It seems Rahul Gandhi has come up with the name INDIA, short for the group of political parties that will oppose the BJP in the general election of 2024. Apparently the alliance will ask the voters to vote for INDIA.
It’s a nice idea but will it work? Indeed can the opposition alliance work? The answer depends on the formation’s internal incentives. Or that’s what economics tells us.
The biggest positive incentive for the parties that make up the non-BJP alliance is the possibility of avoiding total oblivion after 2024. Or, as Benjamin Franklin said about signing the declaration of American independence, “We must all hang together, or, most assuredly, we shall all hang separately.”
This is particularly true of the Congress which had 19 per cent of the national vote in 2019, but just 54 seats. The BJP had 38 per cent and 303! However, this high vote wasn’t for the Gandhi family. It was for the local State leaders who, as J Scindia showed, can be ‘erratic’.
On the other hand, the biggest disincentive within the opposition is the rivalry that each of the constituents of the non-BJP alliance has with the Congress at the State level. None of them trusts the Congress.
All of them know the story of the monkey who asked the crocodile to help it cross the river. Halfway down, the crocodile attacked the monkey. When the monkey asked why, the crocodile said because I am like that only.
So this could be one of those cases where even when they hang together they end up hanging separately. It’s inherent in the situation. Economics has a name for it: misaligned incentives.
Misaligned incentives
An American writer-journalist-political thinker called David Callahan classified incentives as being of three types: remunerative, coercive and moral. We can rule out the last in politics.
Next, if you take the remunerative incentive, it’s clearly present because having power means the chance to feed at the tax trough. And there’s a paradox there: the more the state spends on development, the higher is the corruption.
And coercive, of course, is obvious: the possibility of political oblivion. Most parties in the new alliance are joining because of this.
This being so, the question that a good economist would ask is if the opposition alliance’s incentives are properly aligned. Or are they working at cross purposes?
To answer this you have to know what economics calls the principal-agent problem. This says that incentives are perfectly aligned only if the interests of the principal coincide with that of his or her agent.

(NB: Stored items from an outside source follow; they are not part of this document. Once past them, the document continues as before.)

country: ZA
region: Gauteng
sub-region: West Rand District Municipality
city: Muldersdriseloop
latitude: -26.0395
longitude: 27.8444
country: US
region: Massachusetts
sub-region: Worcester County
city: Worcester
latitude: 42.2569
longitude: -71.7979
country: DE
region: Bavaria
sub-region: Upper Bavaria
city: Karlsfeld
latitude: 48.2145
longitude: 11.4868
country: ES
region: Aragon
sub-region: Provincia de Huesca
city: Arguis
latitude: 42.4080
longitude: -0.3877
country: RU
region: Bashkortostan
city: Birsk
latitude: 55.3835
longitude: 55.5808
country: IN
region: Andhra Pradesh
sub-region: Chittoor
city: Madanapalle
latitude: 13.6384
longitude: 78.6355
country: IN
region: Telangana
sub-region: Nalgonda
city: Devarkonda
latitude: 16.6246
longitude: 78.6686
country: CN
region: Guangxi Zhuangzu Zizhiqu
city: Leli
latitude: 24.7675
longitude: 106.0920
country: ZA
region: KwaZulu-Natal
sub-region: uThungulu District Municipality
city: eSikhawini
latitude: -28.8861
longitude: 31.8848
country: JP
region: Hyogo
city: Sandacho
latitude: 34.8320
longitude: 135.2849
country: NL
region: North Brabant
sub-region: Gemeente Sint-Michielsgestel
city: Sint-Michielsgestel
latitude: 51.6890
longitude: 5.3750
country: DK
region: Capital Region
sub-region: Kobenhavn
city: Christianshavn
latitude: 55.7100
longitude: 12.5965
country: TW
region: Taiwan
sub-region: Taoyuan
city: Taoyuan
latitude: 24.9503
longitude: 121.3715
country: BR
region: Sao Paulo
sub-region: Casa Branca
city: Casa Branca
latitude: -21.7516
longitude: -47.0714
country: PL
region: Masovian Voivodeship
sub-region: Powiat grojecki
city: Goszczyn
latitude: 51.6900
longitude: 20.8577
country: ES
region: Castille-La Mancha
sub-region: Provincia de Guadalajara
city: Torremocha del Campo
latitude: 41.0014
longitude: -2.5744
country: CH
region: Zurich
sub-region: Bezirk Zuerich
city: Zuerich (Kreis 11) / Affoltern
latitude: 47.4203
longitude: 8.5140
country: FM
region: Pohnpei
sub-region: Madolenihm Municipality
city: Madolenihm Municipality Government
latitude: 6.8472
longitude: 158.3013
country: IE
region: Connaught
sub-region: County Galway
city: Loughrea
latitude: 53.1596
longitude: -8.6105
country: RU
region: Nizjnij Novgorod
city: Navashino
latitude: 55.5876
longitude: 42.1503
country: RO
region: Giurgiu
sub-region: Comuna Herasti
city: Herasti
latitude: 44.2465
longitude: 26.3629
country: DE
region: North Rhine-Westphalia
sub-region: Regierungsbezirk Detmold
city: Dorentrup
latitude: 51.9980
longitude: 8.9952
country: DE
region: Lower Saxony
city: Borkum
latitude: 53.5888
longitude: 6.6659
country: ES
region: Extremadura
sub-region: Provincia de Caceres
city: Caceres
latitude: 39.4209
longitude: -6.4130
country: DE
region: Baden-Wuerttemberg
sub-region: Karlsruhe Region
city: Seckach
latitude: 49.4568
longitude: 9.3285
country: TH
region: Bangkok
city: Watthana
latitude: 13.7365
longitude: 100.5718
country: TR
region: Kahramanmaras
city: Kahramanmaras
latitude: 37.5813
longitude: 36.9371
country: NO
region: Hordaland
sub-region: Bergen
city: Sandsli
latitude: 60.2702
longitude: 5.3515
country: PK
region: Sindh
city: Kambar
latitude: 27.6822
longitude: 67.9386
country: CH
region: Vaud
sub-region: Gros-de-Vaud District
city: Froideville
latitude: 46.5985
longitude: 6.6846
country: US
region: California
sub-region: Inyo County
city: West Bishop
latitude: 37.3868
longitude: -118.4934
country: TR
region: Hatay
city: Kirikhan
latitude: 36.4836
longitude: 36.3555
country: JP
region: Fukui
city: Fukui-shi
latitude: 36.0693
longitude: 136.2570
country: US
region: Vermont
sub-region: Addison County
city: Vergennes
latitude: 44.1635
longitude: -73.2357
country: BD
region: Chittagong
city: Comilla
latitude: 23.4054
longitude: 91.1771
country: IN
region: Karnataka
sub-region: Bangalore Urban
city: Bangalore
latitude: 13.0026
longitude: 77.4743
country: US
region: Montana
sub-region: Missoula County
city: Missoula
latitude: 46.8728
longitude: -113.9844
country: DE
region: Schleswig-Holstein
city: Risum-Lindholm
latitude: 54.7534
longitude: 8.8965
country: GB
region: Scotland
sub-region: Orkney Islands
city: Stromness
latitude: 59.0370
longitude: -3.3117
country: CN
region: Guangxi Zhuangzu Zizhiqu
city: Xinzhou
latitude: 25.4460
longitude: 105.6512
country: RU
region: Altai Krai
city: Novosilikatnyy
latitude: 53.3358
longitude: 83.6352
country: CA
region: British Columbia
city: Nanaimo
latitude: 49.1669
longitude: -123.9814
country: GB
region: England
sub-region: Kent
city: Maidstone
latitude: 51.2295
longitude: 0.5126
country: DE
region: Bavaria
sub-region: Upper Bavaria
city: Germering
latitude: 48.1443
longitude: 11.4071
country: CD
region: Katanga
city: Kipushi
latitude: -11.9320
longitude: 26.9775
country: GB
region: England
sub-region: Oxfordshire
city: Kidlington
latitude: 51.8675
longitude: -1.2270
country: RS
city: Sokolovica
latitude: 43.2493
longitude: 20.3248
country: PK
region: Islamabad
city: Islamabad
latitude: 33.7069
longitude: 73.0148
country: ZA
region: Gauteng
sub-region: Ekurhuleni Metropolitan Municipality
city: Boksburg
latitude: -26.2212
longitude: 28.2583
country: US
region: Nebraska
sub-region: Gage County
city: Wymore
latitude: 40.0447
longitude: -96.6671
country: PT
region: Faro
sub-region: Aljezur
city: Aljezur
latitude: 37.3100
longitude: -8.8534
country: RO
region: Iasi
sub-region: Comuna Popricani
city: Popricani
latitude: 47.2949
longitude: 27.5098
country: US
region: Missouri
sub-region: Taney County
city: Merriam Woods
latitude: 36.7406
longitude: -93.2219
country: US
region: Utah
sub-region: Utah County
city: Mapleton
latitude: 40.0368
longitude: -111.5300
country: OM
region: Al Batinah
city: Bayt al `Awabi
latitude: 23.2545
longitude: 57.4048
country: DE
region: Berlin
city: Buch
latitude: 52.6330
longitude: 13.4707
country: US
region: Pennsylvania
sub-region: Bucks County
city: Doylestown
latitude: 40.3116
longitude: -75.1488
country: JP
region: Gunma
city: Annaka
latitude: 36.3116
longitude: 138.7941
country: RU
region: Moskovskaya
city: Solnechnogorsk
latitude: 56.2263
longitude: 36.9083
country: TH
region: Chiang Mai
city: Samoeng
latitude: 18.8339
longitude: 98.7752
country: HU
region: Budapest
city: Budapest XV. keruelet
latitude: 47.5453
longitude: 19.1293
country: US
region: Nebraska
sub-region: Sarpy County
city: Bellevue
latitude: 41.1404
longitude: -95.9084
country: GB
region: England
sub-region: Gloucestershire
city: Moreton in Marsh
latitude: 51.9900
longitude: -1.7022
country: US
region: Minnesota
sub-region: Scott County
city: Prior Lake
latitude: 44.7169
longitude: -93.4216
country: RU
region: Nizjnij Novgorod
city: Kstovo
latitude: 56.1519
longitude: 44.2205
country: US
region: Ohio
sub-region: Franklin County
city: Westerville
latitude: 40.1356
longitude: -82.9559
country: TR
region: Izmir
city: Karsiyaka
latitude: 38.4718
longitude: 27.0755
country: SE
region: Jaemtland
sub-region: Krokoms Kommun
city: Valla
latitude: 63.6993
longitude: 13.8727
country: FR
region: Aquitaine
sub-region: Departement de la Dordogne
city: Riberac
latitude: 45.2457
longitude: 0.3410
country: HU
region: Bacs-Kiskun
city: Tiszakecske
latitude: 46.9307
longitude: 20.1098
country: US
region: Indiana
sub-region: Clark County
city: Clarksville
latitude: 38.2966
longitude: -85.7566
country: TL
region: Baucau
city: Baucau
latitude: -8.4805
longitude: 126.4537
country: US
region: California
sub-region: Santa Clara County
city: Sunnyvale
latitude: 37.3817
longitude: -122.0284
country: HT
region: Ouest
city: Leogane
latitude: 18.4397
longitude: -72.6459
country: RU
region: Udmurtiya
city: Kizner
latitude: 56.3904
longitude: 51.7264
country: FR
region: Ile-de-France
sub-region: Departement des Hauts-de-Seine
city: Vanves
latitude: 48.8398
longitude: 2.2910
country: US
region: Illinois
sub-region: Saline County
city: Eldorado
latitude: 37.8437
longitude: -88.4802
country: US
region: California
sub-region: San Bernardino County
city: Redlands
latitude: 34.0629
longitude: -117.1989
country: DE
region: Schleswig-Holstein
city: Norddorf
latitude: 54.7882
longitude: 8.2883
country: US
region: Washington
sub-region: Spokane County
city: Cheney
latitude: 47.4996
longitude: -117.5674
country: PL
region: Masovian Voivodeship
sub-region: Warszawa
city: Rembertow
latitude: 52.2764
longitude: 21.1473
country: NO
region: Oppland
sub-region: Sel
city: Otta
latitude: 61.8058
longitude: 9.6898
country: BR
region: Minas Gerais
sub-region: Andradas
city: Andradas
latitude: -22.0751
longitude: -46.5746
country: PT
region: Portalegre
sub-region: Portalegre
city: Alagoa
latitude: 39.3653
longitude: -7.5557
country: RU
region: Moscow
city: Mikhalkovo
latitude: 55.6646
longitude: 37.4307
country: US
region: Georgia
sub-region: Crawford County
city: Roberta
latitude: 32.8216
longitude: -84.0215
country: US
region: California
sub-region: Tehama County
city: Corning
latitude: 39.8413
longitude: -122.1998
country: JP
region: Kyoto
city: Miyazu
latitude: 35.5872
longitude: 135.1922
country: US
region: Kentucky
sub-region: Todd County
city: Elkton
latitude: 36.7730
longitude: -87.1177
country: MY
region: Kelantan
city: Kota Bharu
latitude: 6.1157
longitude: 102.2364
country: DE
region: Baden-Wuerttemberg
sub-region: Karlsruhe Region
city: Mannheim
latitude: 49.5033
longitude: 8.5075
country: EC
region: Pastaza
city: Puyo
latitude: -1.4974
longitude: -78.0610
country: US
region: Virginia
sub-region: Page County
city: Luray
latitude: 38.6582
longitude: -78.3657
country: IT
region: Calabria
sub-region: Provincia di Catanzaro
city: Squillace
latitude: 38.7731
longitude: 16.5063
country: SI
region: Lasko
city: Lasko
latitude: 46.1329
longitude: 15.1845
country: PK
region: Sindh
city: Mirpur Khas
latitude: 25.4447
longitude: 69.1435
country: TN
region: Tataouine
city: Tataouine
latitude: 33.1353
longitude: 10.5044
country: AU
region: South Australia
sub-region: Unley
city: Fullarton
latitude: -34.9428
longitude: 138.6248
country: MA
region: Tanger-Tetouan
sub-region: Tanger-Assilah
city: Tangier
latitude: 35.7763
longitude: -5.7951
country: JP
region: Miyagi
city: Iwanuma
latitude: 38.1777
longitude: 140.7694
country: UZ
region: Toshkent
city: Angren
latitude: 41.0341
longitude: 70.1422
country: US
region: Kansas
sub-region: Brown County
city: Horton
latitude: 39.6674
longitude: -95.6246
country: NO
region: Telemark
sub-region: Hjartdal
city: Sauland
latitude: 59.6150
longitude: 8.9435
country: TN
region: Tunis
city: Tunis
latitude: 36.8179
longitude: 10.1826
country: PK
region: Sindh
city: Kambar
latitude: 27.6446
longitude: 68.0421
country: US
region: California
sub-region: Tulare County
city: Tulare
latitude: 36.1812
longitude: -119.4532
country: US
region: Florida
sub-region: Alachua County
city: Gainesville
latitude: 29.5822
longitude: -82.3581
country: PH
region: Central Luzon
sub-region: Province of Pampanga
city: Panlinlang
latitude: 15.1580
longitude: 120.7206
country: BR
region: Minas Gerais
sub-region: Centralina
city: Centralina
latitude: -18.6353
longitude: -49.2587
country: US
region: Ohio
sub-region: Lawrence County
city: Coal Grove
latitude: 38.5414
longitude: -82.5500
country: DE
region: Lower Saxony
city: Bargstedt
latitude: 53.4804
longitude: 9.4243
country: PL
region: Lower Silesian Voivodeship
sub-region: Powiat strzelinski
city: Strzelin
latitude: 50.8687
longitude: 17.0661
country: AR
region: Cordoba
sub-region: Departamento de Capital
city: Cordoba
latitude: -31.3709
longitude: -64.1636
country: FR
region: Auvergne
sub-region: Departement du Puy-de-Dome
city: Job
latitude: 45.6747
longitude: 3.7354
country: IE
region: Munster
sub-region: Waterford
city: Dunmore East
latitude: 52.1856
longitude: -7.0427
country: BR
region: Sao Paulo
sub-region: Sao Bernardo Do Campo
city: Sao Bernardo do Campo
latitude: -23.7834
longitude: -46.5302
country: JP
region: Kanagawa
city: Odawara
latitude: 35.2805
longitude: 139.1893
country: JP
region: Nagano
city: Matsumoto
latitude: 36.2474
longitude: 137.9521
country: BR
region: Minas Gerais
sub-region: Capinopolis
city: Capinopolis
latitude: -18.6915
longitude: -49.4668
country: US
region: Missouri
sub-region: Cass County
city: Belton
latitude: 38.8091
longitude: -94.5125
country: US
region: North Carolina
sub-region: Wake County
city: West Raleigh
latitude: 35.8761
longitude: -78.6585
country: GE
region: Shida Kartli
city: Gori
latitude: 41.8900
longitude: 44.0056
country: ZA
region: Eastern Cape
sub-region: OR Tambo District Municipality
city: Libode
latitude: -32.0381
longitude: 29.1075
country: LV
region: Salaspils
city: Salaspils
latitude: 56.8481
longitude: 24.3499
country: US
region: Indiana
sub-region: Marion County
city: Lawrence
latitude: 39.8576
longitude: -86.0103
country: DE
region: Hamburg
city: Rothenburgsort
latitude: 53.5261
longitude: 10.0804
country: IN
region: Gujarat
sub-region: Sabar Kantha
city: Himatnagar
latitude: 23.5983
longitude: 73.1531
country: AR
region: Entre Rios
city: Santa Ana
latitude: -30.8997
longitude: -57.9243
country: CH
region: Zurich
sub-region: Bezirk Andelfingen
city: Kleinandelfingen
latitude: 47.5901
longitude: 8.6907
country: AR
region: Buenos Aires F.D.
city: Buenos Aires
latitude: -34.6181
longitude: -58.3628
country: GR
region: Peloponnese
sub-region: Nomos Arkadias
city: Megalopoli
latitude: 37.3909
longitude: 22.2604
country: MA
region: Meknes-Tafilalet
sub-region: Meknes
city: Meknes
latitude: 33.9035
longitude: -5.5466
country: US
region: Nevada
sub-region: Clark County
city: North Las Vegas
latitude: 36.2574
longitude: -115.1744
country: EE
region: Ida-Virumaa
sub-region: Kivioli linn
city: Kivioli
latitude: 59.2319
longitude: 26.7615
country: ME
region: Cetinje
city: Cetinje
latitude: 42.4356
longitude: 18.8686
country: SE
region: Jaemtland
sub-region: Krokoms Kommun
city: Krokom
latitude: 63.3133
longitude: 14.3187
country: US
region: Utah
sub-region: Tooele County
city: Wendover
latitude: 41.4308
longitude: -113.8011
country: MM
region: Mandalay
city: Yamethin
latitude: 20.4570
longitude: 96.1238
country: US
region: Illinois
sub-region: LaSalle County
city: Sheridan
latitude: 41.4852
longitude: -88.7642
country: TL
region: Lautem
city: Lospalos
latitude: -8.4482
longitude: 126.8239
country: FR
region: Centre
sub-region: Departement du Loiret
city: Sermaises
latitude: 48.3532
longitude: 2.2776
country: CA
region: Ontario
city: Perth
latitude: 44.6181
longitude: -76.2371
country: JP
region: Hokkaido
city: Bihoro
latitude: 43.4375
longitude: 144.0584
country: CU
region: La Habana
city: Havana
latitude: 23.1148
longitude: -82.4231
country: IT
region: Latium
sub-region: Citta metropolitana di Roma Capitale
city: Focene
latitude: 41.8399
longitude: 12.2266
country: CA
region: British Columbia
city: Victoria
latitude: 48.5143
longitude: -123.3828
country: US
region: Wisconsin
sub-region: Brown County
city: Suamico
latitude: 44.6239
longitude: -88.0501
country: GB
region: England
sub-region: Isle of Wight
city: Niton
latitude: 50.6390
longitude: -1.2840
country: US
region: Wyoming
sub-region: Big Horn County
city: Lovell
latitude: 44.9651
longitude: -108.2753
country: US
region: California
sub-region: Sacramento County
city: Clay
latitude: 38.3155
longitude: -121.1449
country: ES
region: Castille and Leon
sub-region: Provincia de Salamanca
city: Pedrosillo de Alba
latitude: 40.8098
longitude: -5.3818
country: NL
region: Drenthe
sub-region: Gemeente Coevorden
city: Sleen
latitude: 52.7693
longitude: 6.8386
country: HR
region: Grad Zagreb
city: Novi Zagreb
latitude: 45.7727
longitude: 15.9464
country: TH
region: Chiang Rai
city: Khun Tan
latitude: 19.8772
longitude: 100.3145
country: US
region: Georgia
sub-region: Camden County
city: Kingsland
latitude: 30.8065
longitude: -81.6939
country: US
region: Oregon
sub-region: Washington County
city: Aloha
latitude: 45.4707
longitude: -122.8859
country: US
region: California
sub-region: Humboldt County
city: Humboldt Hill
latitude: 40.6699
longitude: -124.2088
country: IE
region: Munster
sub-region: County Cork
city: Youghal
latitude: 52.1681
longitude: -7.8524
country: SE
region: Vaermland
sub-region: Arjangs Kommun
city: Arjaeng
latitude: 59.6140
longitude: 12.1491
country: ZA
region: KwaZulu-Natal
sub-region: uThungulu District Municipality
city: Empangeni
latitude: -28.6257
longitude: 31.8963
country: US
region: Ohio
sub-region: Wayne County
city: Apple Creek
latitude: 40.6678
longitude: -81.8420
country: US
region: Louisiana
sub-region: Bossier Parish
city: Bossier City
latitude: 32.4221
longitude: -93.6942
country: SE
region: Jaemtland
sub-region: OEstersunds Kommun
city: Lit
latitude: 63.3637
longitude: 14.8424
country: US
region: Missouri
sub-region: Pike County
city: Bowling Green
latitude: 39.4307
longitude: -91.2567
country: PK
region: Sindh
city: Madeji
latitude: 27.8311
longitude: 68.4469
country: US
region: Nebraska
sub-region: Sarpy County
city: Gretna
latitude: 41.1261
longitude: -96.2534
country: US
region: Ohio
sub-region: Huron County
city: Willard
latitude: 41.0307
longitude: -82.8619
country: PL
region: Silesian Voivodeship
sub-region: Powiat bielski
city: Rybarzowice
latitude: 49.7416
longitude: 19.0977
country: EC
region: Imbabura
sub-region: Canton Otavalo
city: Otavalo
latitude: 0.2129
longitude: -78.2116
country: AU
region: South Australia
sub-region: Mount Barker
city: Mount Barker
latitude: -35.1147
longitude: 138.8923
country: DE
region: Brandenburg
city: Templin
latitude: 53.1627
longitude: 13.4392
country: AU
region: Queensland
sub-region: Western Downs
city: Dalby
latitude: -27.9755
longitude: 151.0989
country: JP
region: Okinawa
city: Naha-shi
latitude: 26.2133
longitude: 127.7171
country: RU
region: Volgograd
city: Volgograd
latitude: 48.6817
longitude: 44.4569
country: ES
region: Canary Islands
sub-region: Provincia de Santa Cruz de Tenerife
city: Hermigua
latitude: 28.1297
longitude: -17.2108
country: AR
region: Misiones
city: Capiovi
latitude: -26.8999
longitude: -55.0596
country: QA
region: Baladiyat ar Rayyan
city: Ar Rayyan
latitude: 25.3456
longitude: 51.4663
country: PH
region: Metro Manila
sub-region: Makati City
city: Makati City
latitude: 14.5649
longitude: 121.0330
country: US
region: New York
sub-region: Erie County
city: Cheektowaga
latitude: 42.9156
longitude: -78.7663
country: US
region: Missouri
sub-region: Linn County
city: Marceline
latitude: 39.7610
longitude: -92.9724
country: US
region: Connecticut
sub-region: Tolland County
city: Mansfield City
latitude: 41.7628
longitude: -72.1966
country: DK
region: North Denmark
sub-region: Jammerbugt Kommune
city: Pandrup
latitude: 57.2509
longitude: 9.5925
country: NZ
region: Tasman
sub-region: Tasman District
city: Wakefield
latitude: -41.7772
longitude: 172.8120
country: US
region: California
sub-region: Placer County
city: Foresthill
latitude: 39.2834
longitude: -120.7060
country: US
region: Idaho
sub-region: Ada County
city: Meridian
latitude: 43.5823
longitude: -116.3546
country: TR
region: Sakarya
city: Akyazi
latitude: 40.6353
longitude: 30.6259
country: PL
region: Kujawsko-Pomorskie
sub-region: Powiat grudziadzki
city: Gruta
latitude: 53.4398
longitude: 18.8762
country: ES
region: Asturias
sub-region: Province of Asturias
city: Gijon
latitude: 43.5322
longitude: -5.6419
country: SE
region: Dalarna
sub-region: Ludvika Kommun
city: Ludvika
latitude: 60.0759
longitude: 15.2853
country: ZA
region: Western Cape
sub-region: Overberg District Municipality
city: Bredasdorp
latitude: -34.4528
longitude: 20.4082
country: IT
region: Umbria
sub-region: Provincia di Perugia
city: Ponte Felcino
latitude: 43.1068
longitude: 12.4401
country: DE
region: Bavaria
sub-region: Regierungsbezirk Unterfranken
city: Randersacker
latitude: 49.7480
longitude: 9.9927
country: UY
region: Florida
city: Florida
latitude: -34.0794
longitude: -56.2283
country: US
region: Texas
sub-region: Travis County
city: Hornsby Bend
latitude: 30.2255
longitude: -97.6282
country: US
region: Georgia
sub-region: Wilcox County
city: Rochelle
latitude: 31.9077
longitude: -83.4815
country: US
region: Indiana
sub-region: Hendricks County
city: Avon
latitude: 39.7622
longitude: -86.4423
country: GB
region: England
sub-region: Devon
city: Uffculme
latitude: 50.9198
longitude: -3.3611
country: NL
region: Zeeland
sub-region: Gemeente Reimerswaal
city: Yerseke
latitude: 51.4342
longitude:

Now, if you agree that the Congress is the principal, and the others are the agents, how well do its interests coincide with that of the other parties? This is where the bone gets stuck in the throat.
A Sonia proxy like Manmohan Singh is always a possibility that frustrates the other aspirants. It leaves the door open for ‘erratic’ behaviour.
Be that as it may, I think the incentive structure in the opposition alliance is not properly aligned because it’s not properly designed. These days in Indian elections it all boils down to two things only.
One, the degree to which the Congress is willing to give up seats in favour of the local party. Two, the degree to which it is willing to finance a potential opponent’s election.
In effect, the principal has to pay the agent not knowing whether he or she will betray him or her. There is what’s called a cobra effect here, so called because of completely unintended consequences.
Cobra, because the British government in India offered rewards to kill cobras. Soon people began to breed them to kill and claim the reward.
The BJP alliance
The BJP, too, is putting together an alliance where it is the principal and the others are the agents. The difference with the opposition alliance is that every member of the BJP’s alliance knows that the top job belongs to the BJP. Its incentives are better, though not perfectly, aligned. ‘Erratic’ behaviour can’t be ruled out, a la Nitish Kumar.
That said, it’s also the case that the members of its alliance are politically almost wholly irrelevant. Their job is to deliver the votes that enable the BJP to win seats.
Let me explain this. Population growth has made formerly tiny social groups politically more important. These groups now form parties to leverage their numbers. In return for money they transfer their votes.
Clearly the incentives in the NDA are less badly aligned than in the ridiculously named Congress alliance. Someone has filed an FIR against it saying it violates the Emblems Act.